A Buddhist monk was traveling home on a narrow county path one evening. It was becoming dark quite quickly. Suddenly the monk spied something in his path ahead. Unable to make it out, he proceeded with caution. The thing was long, thin, slightly coiled. "Snake!", thought the monk and stopped dead in his tracks. Yet, this was his only path to get home before it was completely dark. The monk experienced a moment of fear and panic, "I must get home soon, before dark! But, the snake is perhaps poisonous. I’m stuck!" he bemoaned to himself. Having some fire making tools, the monk quickly fashioned a crude torch and proceeded carefully forward. Just as suddenly ‘snake’ became ‘rope’. Some previous traveler had obviously dropped a portion of rope on the trail. And, the monk could have easily passed by it without fear. With this realization, how quickly fear became humor, panic to peace and how he had deceived himself with illusion, the monk experienced a sense of enlightenment.

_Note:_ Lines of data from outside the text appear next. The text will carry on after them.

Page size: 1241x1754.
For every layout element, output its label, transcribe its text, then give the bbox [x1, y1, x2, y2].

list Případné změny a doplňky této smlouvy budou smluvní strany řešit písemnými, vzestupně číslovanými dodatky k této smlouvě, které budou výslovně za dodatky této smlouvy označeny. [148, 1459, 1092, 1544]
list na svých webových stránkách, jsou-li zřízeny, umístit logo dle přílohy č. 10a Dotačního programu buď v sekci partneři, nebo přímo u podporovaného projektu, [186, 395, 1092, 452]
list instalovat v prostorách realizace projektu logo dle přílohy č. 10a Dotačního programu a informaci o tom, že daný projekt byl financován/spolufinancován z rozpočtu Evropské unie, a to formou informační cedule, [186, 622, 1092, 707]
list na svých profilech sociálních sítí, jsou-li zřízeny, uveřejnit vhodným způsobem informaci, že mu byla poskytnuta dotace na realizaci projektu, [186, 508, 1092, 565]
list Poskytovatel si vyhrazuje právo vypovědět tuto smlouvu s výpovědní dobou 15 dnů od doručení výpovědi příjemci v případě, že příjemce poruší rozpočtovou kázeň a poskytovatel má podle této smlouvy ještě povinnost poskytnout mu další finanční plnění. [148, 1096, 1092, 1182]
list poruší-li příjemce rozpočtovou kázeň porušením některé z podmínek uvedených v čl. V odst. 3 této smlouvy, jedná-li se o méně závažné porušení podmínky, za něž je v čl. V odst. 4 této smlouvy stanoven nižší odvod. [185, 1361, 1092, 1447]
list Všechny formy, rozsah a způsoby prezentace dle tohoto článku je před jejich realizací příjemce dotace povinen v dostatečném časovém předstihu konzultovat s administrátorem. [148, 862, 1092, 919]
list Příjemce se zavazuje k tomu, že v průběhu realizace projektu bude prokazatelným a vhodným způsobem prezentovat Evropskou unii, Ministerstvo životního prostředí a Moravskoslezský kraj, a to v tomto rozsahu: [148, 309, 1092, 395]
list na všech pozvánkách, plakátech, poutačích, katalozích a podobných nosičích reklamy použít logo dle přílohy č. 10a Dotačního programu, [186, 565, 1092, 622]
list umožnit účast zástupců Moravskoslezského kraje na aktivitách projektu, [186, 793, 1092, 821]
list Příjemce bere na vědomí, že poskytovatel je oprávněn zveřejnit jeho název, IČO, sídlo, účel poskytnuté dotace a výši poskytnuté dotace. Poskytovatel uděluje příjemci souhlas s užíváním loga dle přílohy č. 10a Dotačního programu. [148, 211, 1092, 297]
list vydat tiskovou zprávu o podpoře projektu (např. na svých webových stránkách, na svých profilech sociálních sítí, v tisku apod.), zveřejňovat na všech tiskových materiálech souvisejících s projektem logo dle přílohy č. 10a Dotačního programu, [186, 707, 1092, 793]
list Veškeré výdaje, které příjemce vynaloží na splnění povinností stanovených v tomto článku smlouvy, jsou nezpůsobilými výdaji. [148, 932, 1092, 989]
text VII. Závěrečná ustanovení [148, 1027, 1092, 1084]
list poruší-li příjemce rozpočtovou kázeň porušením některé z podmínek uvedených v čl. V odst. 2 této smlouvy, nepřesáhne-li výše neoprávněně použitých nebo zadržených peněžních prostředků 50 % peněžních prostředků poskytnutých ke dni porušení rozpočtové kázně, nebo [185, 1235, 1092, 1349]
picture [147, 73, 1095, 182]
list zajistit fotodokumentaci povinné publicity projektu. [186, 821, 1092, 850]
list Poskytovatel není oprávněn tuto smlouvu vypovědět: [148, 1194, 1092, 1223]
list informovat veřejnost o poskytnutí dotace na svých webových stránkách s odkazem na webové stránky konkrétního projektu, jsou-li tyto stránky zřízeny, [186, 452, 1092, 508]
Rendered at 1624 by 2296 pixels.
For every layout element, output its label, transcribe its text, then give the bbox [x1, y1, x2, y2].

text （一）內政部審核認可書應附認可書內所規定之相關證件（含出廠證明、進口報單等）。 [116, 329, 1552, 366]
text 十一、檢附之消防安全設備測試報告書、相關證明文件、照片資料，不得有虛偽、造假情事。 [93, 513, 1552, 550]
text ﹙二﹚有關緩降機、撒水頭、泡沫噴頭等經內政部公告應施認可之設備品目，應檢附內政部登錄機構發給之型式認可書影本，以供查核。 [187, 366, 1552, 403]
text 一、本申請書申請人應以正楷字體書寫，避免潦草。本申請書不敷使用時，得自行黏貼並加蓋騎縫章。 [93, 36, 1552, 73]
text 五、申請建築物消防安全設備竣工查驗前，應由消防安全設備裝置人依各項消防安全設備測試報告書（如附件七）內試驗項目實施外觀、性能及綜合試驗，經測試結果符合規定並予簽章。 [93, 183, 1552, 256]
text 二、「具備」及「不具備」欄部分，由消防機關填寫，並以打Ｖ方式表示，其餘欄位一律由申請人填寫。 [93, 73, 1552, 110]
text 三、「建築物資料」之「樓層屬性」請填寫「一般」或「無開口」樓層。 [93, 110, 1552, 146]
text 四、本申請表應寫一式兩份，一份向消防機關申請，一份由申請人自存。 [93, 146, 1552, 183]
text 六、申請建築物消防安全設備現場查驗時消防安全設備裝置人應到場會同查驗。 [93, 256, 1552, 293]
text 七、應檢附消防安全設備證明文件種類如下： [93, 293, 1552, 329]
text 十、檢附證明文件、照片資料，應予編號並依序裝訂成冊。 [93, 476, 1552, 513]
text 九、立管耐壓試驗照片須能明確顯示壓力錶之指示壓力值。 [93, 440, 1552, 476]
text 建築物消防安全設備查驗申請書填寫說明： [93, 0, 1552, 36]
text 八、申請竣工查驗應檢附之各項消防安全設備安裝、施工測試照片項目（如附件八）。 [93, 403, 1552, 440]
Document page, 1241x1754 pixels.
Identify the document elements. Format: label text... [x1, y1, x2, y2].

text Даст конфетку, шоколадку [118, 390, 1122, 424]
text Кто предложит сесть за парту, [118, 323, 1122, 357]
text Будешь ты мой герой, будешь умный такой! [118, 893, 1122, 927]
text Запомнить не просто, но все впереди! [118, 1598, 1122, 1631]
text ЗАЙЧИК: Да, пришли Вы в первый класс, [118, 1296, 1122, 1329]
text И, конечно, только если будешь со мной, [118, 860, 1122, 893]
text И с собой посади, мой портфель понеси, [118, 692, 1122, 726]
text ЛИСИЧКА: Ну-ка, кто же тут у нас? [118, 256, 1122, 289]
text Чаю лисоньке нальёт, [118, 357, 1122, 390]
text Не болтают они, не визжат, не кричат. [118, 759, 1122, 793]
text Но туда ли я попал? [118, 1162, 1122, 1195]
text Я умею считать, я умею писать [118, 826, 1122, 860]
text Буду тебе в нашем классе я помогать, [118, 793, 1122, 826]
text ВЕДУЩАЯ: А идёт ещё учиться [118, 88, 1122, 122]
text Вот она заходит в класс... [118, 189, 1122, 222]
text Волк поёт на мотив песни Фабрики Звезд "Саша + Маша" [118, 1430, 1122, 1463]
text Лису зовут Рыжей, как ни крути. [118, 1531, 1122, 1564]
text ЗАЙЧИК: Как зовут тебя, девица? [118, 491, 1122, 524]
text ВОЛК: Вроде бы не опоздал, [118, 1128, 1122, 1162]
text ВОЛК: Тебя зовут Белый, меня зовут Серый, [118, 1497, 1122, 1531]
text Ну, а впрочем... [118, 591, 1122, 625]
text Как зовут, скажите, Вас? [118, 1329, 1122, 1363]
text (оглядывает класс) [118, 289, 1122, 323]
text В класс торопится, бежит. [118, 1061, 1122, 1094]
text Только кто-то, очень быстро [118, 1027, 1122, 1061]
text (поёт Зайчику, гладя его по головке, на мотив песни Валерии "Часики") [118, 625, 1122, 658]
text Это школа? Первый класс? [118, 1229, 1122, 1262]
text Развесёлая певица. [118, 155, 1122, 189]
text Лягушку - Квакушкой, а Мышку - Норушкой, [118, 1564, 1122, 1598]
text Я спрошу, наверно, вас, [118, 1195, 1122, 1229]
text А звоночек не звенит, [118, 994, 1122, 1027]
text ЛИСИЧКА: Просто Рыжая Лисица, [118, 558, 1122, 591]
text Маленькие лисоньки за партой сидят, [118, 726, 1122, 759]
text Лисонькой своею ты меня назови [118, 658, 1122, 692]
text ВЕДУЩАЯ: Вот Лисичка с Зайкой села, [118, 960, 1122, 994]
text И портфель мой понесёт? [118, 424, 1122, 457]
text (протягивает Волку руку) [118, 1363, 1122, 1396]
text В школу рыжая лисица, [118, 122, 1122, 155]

http://www.1netcentral.com/articles/the-snake-rope-essential-buddhist-teaching/
@Jeffrey describes how the rope can become a naga, a dragon.
It is important to see ourselves in these examples that @person illustrated so well. We might say it like so. There is the Super-Buddha
https://www.burmese-art.com/blog/samantabhadra-bodhisattva
and then us
we are the defiled and our best ally. Most of us are pseudo-buddha-badass. We need to be real Buddha Badass.
So for example I experienced fear today. Woke up with it. A 'real' experience that I calm-away-expose. It has a cause (dehydration) and it has a solution - the body gets the solution only when it calms its disproportionate arising.
One of my favourite visualisation methods is tantra demon feeding:
https://www.lionsroar.com/how-to-practice-feeding-your-demons/
I tries to imagine the best. I really do. Increasingly reality follows the mind form. Incredibly the world is a magic Empty that we fill with piss or ambrosia. Most of us are of course of a mixed mind.
Increase Love Inn
It is a difficult thing to let go of your negativities and learn to have more ambrosia in your life. Often ambrosia and the other stuff are intertwined, and you find that when one ceases the other ceases too. Instead, peace comes and overtakes all.